Excerpted records section start
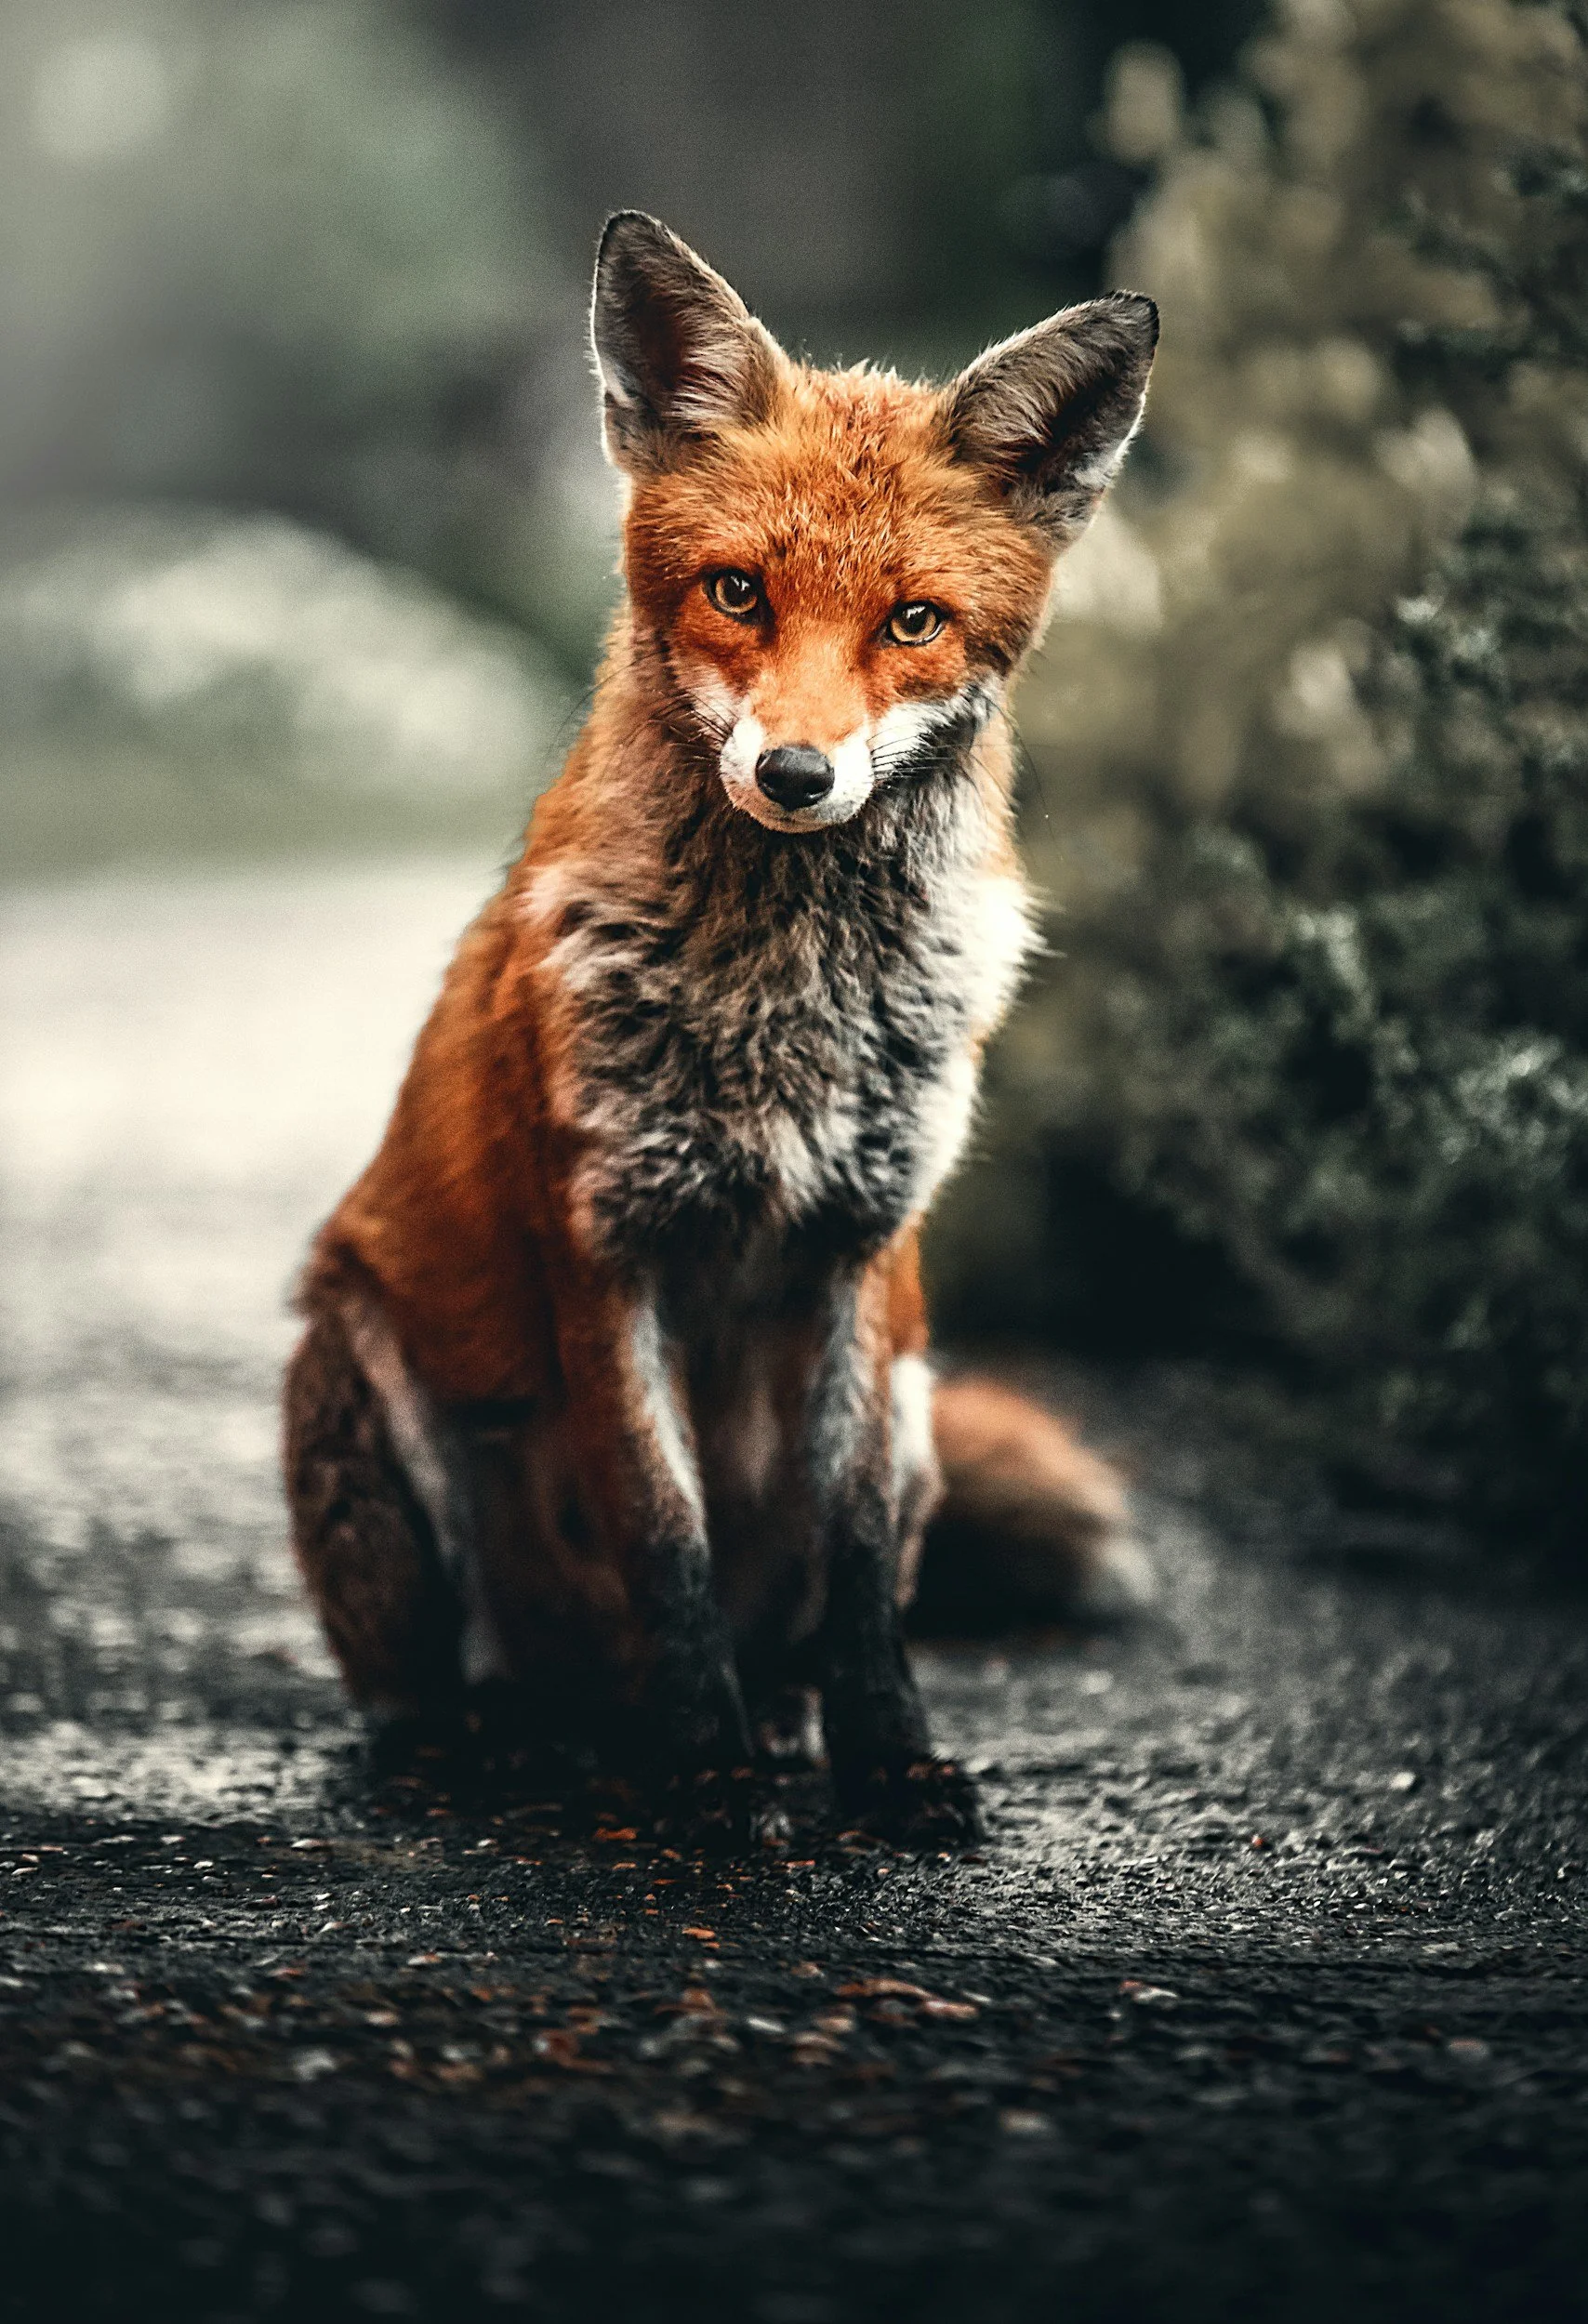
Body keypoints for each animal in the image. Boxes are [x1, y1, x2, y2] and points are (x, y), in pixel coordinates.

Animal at [283, 211, 1157, 1848]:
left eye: (913, 621)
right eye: (739, 592)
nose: (799, 775)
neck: (785, 1008)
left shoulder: (866, 1255)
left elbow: (861, 1566)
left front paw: (888, 1762)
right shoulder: (606, 1247)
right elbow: (665, 1536)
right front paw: (706, 1778)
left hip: (924, 1398)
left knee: (801, 1622)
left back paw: (773, 1725)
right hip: (365, 1376)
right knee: (441, 1688)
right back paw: (508, 1746)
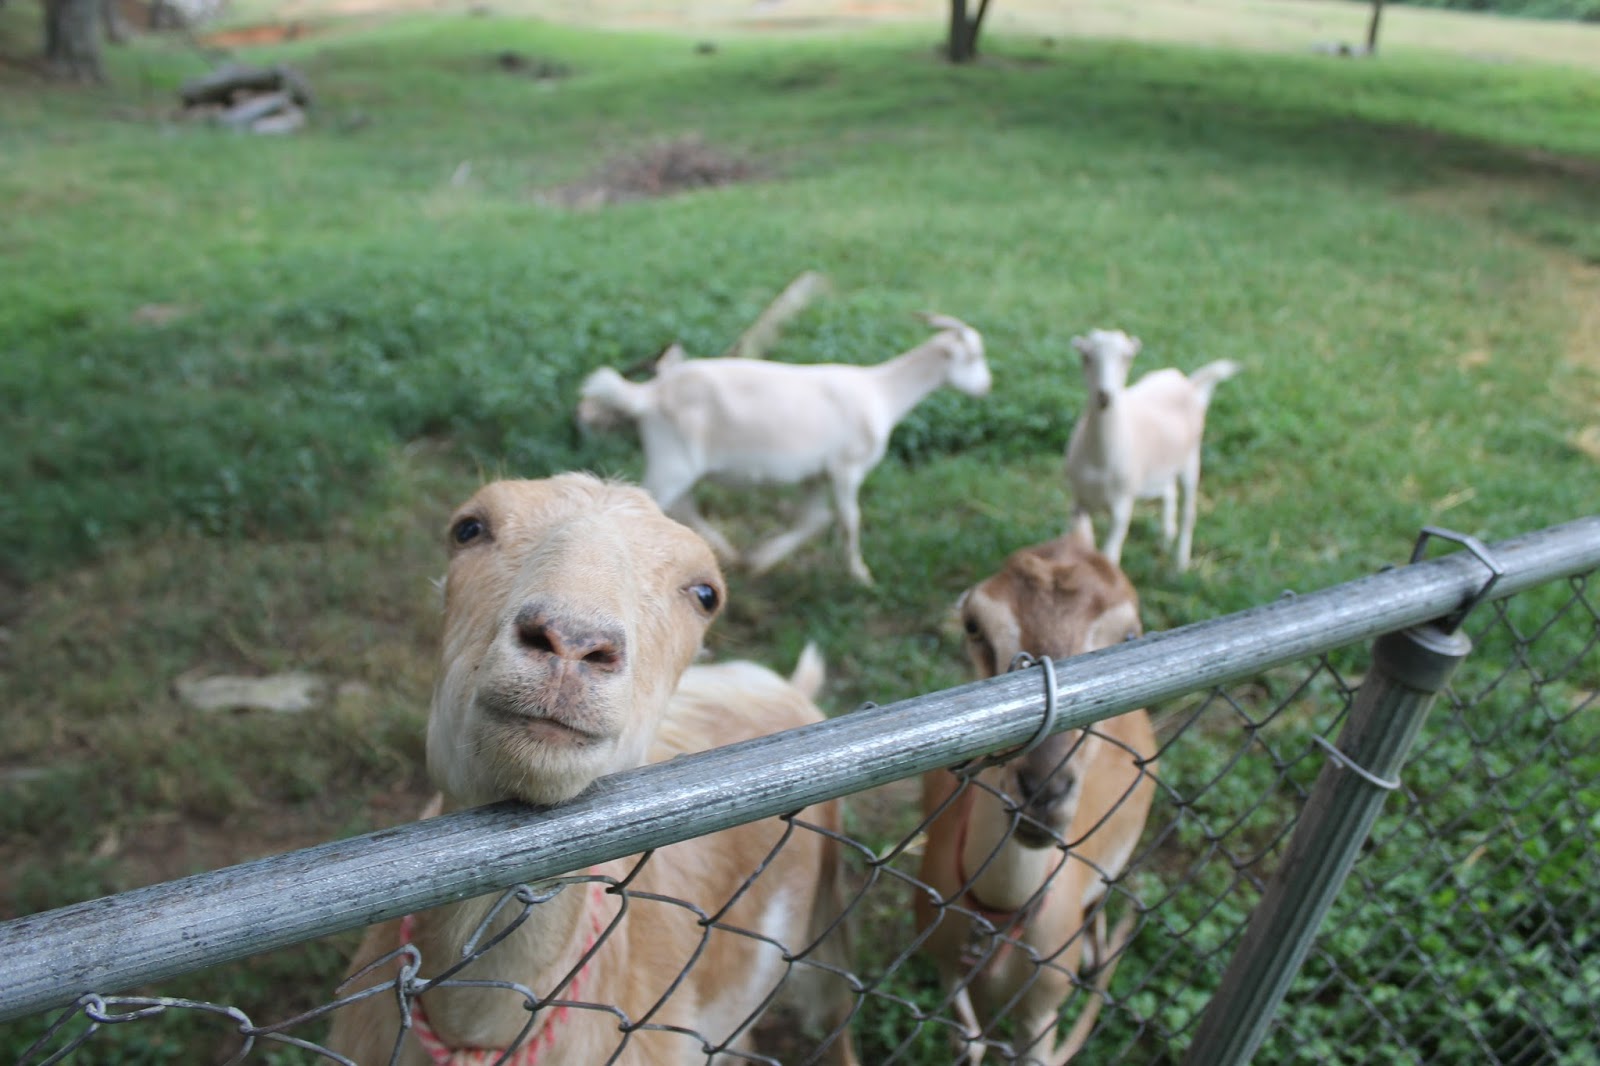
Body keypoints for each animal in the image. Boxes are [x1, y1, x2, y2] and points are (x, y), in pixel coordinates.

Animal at [575, 314, 992, 585]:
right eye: (973, 357)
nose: (986, 387)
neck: (882, 392)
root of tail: (648, 394)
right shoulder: (847, 468)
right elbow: (849, 518)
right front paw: (861, 574)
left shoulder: (816, 474)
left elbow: (814, 520)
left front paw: (760, 561)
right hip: (672, 460)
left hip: (680, 465)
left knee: (682, 508)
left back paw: (725, 553)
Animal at [915, 530, 1158, 1065]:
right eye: (974, 625)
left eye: (1129, 636)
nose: (1042, 794)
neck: (998, 911)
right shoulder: (944, 964)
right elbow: (969, 1043)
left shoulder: (1041, 1011)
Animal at [1063, 328, 1240, 571]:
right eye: (1086, 356)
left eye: (1127, 357)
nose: (1104, 396)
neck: (1100, 461)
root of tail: (1187, 383)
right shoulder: (1078, 501)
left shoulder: (1122, 506)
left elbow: (1109, 555)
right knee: (1169, 491)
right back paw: (1166, 538)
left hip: (1191, 458)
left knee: (1188, 511)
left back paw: (1181, 564)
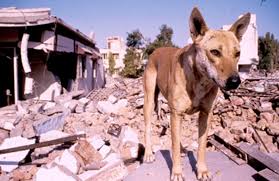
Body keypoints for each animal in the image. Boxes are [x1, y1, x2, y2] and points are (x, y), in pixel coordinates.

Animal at [144, 7, 252, 181]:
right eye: (215, 52)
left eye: (238, 53)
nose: (235, 81)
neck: (200, 81)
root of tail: (156, 51)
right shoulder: (177, 114)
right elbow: (173, 146)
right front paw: (177, 172)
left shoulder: (205, 114)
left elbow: (201, 146)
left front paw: (202, 170)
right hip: (149, 101)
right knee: (148, 127)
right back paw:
Excerpted records section end
What needs to be done: In full and without any pictures, print the listing above exactly.

Written solution:
Body keypoints for each animal in the image. Boxes are [x1, y1, x2, y2] and points are (x, y), in pixel coordinates.

Animal at [283, 211, 1157, 1848]:
left eye: (913, 621)
right eye: (739, 592)
nose: (799, 775)
neck: (785, 1008)
left shoulder: (866, 1255)
left elbow: (861, 1566)
left front paw: (888, 1762)
right shoulder: (606, 1247)
right elbow: (665, 1536)
right front paw: (706, 1778)
left hip: (924, 1398)
left knee: (801, 1622)
left back paw: (773, 1725)
right hip: (365, 1376)
right knee: (441, 1688)
right back paw: (508, 1746)
Body keypoints for each animal in the image. Boxes are [x1, y1, x2, y2] and points are (x, y), in pixel coordinates.

Animal at [575, 314, 992, 585]:
right eye: (973, 357)
nose: (986, 387)
neck: (882, 392)
root of tail: (648, 394)
right shoulder: (847, 468)
right elbow: (849, 518)
right front paw: (861, 574)
left shoulder: (816, 474)
left elbow: (814, 520)
left front paw: (760, 561)
right hip: (672, 460)
left hip: (680, 465)
left knee: (682, 508)
left back paw: (725, 553)
Animal at [915, 530, 1158, 1065]:
right eye: (974, 625)
left eye: (1129, 636)
nose: (1042, 794)
neck: (998, 911)
right shoulder: (944, 964)
right elbow: (969, 1043)
left shoulder: (1041, 1011)
Animal at [1063, 328, 1240, 571]:
right eye: (1086, 356)
left eye: (1127, 357)
nose: (1104, 396)
neck: (1100, 461)
root of tail: (1187, 383)
right shoulder: (1078, 501)
left shoulder: (1122, 506)
left elbow: (1109, 555)
right knee: (1169, 491)
right back paw: (1166, 538)
left hip: (1191, 458)
left knee: (1188, 511)
left back paw: (1181, 564)
Body keypoints for each animal in the image. Boxes are [x1, y1, x2, y2] and points are (x, y), in pixel coordinates.

Animal at [144, 7, 252, 181]:
right eye: (215, 52)
left eye: (238, 53)
nose: (235, 81)
neck: (200, 81)
root of tail: (156, 51)
right shoulder: (177, 114)
right elbow: (173, 146)
right front paw: (177, 172)
left shoulder: (205, 114)
left elbow: (201, 146)
left front paw: (202, 170)
right hip: (149, 101)
right knee: (148, 127)
right back paw:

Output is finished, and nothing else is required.